**Exercise brief**
For every record, give an exact copy that has no pictures in it.

**Data supplied**
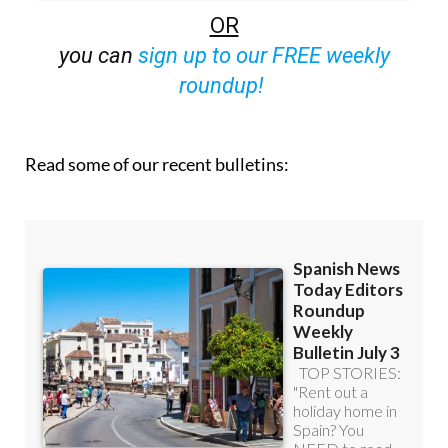
OR
you can
sign up to our FREE weekly
roundup!
Read some of our recent bulletins:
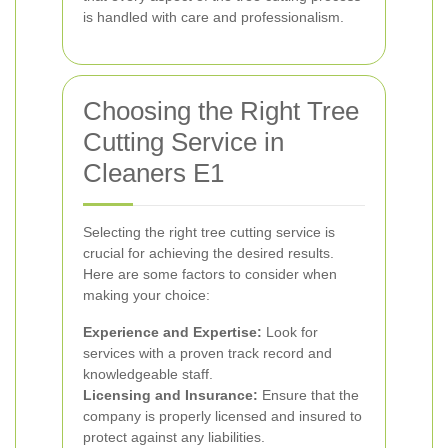
is handled with care and professionalism.
Choosing the Right Tree
Cutting Service in
Cleaners E1
Selecting the right tree cutting service is
crucial for achieving the desired results.
Here are some factors to consider when
making your choice:
Experience and Expertise:
Look for
services with a proven track record and
knowledgeable staff.
Licensing and Insurance:
Ensure that the
company is properly licensed and insured to
protect against any liabilities.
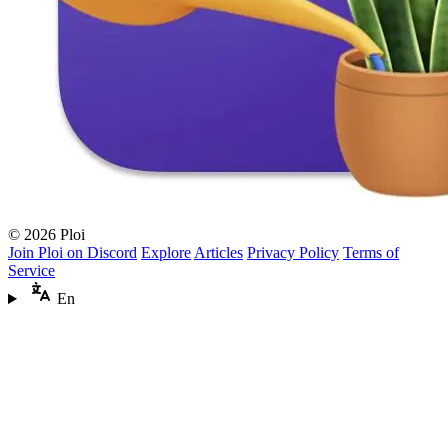
© 2026 Ploi
Join Ploi on Discord
Explore
Articles
Privacy Policy
Terms of
Service
En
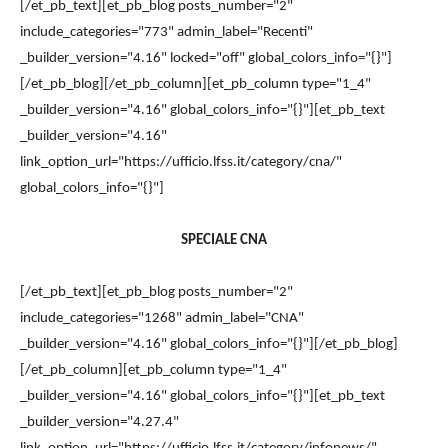
[/et_pb_text][et_pb_blog posts_number="2"
include_categories="773" admin_label="Recenti"
_builder_version="4.16" locked="off" global_colors_info="{}"]
[/et_pb_blog][/et_pb_column][et_pb_column type="1_4"
_builder_version="4.16" global_colors_info="{}"][et_pb_text
_builder_version="4.16"
link_option_url="https://ufficio.lfss.it/category/cna/"
global_colors_info="{}"]
SPECIALE CNA
[/et_pb_text][et_pb_blog posts_number="2"
include_categories="1268" admin_label="CNA"
_builder_version="4.16" global_colors_info="{}"][/et_pb_blog]
[/et_pb_column][et_pb_column type="1_4"
_builder_version="4.16" global_colors_info="{}"][et_pb_text
_builder_version="4.27.4"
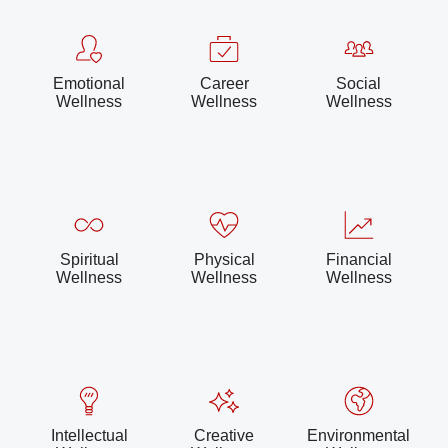
Emotional
Career
Social
Wellness
Wellness
Wellness
Spiritual
Physical
Financial
Wellness
Wellness
Wellness
Intellectual
Creative
Environmental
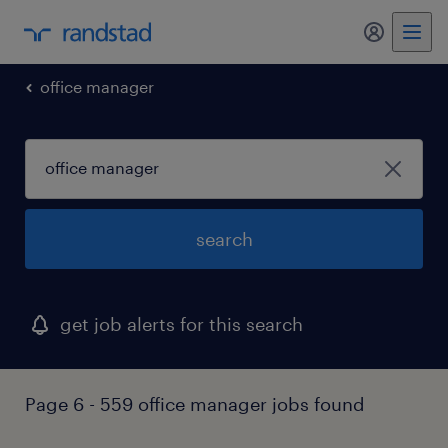
my randst
office manager
search
get job alerts for this search
Page 6 - 559 office manager jobs found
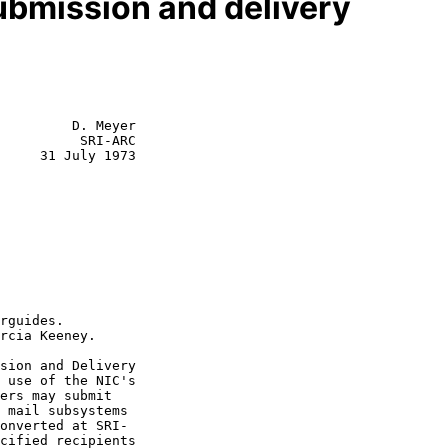
ubmission and delivery
         D. Meyer

          SRI-ARC

     31 July 1973
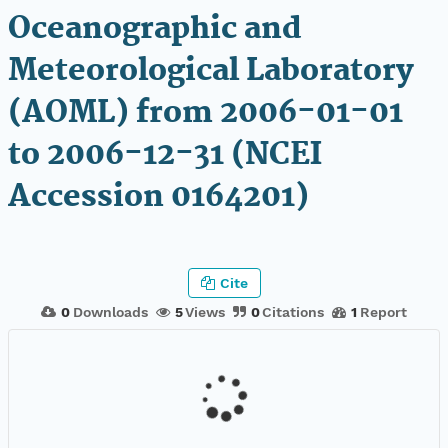
Oceanographic and
Meteorological Laboratory
(AOML) from 2006-01-01
to 2006-12-31 (NCEI
Accession 0164201)
Cite
0
Downloads
5
Views
0
Citations
1
Report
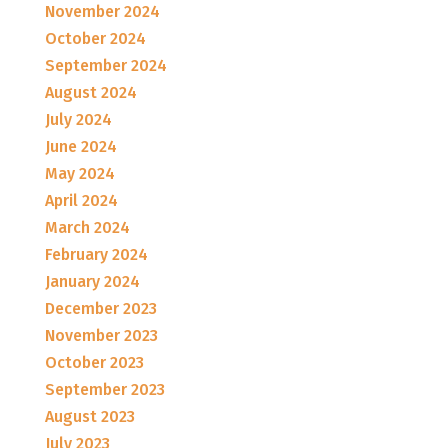
November 2024
October 2024
September 2024
August 2024
July 2024
June 2024
May 2024
April 2024
March 2024
February 2024
January 2024
December 2023
November 2023
October 2023
September 2023
August 2023
July 2023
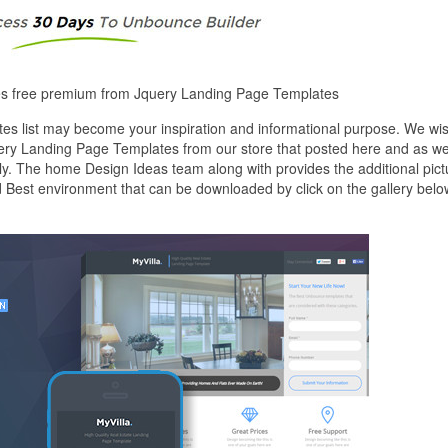
tes free premium from Jquery Landing Page Templates
s list may become your inspiration and informational purpose. We wi
uery Landing Page Templates from our store that posted here and as we
ly. The home Design Ideas team along with provides the additional pict
 Best environment that can be downloaded by click on the gallery belo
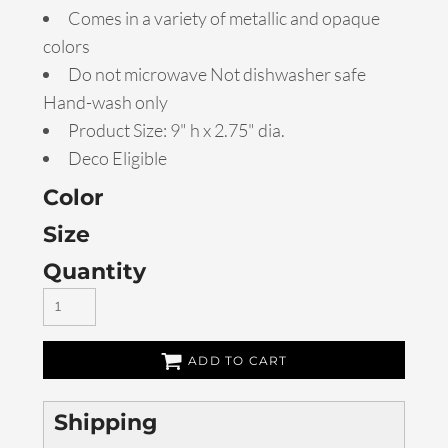
Comes in a variety of metallic and opaque
colors
Do not microwave Not dishwasher safe
Hand-wash only
Product Size: 9" h x 2.75" dia.
Deco Eligible
Color
Size
Quantity
ADD TO CART
Shipping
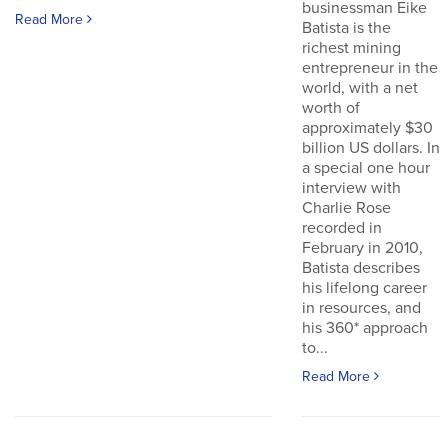
businessman Eike
Read More
Batista is the
richest mining
entrepreneur in the
world, with a net
worth of
approximately $30
billion US dollars. In
a special one hour
interview with
Charlie Rose
recorded in
February in 2010,
Batista describes
his lifelong career
in resources, and
his 360* approach
to...
Read More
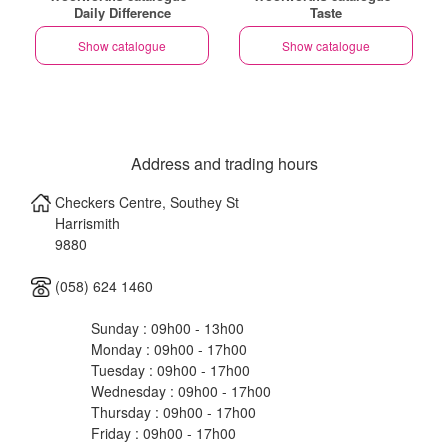
Daily Difference
Taste
Show catalogue
Show catalogue
Address and trading hours
Checkers Centre, Southey St
Harrismith
9880
(058) 624 1460
Sunday : 09h00 - 13h00
Monday : 09h00 - 17h00
Tuesday : 09h00 - 17h00
Wednesday : 09h00 - 17h00
Thursday : 09h00 - 17h00
Friday : 09h00 - 17h00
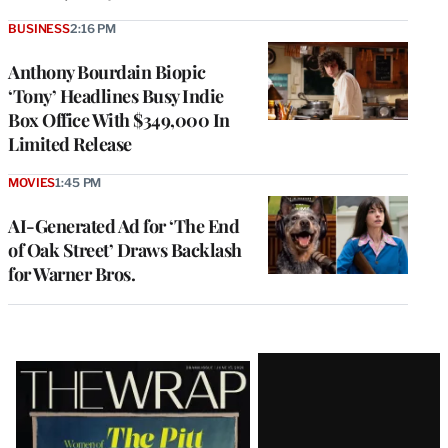
BUSINESS
2:16 PM
Anthony Bourdain Biopic
‘Tony’ Headlines Busy Indie
Box Office With $349,000 In
Limited Release
MOVIES
1:45 PM
AI-Generated Ad for ‘The End
of Oak Street’ Draws Backlash
for Warner Bros.
Latest
Magazine
Issue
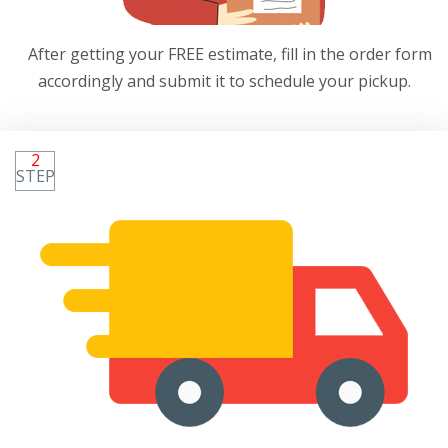
After getting your FREE estimate, fill in the order form
accordingly and submit it to schedule your pickup.
2
STEP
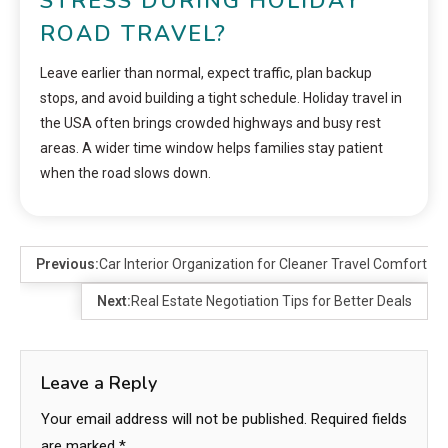
STRESS DURING HOLIDAY
ROAD TRAVEL?
Leave earlier than normal, expect traffic, plan backup
stops, and avoid building a tight schedule. Holiday travel in
the USA often brings crowded highways and busy rest
areas. A wider time window helps families stay patient
when the road slows down.
Previous:
Car Interior Organization for Cleaner Travel Comfort
Next:
Real Estate Negotiation Tips for Better Deals
Leave a Reply
Your email address will not be published.
Required fields
are marked
*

**Task answer**
OR
you can
sign up to our FREE weekly
roundup!
Read some of our recent bulletins:
is handled with care and professionalism.
Choosing the Right Tree
Cutting Service in
Cleaners E1
Selecting the right tree cutting service is
crucial for achieving the desired results.
Here are some factors to consider when
making your choice:
Experience and Expertise:
Look for
services with a proven track record and
knowledgeable staff.
Licensing and Insurance:
Ensure that the
company is properly licensed and insured to
protect against any liabilities.
© 2026 Ploi
Join Ploi on Discord
Explore
Articles
Privacy Policy
Terms of
Service
En
[/et_pb_text][et_pb_blog posts_number="2"
include_categories="773" admin_label="Recenti"
_builder_version="4.16" locked="off" global_colors_info="{}"]
[/et_pb_blog][/et_pb_column][et_pb_column type="1_4"
_builder_version="4.16" global_colors_info="{}"][et_pb_text
_builder_version="4.16"
link_option_url="https://ufficio.lfss.it/category/cna/"
global_colors_info="{}"]
SPECIALE CNA
[/et_pb_text][et_pb_blog posts_number="2"
include_categories="1268" admin_label="CNA"
_builder_version="4.16" global_colors_info="{}"][/et_pb_blog]
[/et_pb_column][et_pb_column type="1_4"
_builder_version="4.16" global_colors_info="{}"][et_pb_text
_builder_version="4.27.4"
Emotional
Career
Social
Wellness
Wellness
Wellness
Spiritual
Physical
Financial
Wellness
Wellness
Wellness
Intellectual
Creative
Environmental
my randst
office manager
search
get job alerts for this search
Page 6 - 559 office manager jobs found
ubmission and delivery
         D. Meyer

          SRI-ARC

     31 July 1973
Oceanographic and
Meteorological Laboratory
(AOML) from 2006-01-01
to 2006-12-31 (NCEI
Accession 0164201)
Cite
0
Downloads
5
Views
0
Citations
1
Report
November 2024
October 2024
September 2024
August 2024
July 2024
June 2024
May 2024
April 2024
March 2024
February 2024
January 2024
December 2023
November 2023
October 2023
September 2023
August 2023
July 2023
tes free premium from Jquery Landing Page Templates
s list may become your inspiration and informational purpose. We wi
uery Landing Page Templates from our store that posted here and as we
ly. The home Design Ideas team along with provides the additional pict
 Best environment that can be downloaded by click on the gallery belo
Comes in a variety of metallic and opaque
colors
Do not microwave Not dishwasher safe
Hand-wash only
Product Size: 9" h x 2.75" dia.
Deco Eligible
Color
Size
Quantity
ADD TO CART
Shipping
businessman Eike
Read More
Batista is the
richest mining
entrepreneur in the
world, with a net
worth of
approximately $30
billion US dollars. In
a special one hour
interview with
Charlie Rose
recorded in
February in 2010,
Batista describes
his lifelong career
in resources, and
his 360* approach
to...
Read More
Daily Difference
Taste
Show catalogue
Show catalogue
Address and trading hours
Checkers Centre, Southey St
Harrismith
9880
(058) 624 1460
Sunday : 09h00 - 13h00
Monday : 09h00 - 17h00
Tuesday : 09h00 - 17h00
Wednesday : 09h00 - 17h00
Thursday : 09h00 - 17h00
Friday : 09h00 - 17h00
BUSINESS
2:16 PM
Anthony Bourdain Biopic
‘Tony’ Headlines Busy Indie
Box Office With $349,000 In
Limited Release
MOVIES
1:45 PM
AI-Generated Ad for ‘The End
of Oak Street’ Draws Backlash
for Warner Bros.
Latest
Magazine
Issue
After getting your FREE estimate, fill in the order form
accordingly and submit it to schedule your pickup.
2
STEP
STRESS DURING HOLIDAY
ROAD TRAVEL?
Leave earlier than normal, expect traffic, plan backup
stops, and avoid building a tight schedule. Holiday travel in
the USA often brings crowded highways and busy rest
areas. A wider time window helps families stay patient
when the road slows down.
Previous:
Car Interior Organization for Cleaner Travel Comfort
Next:
Real Estate Negotiation Tips for Better Deals
Leave a Reply
Your email address will not be published.
Required fields
are marked
*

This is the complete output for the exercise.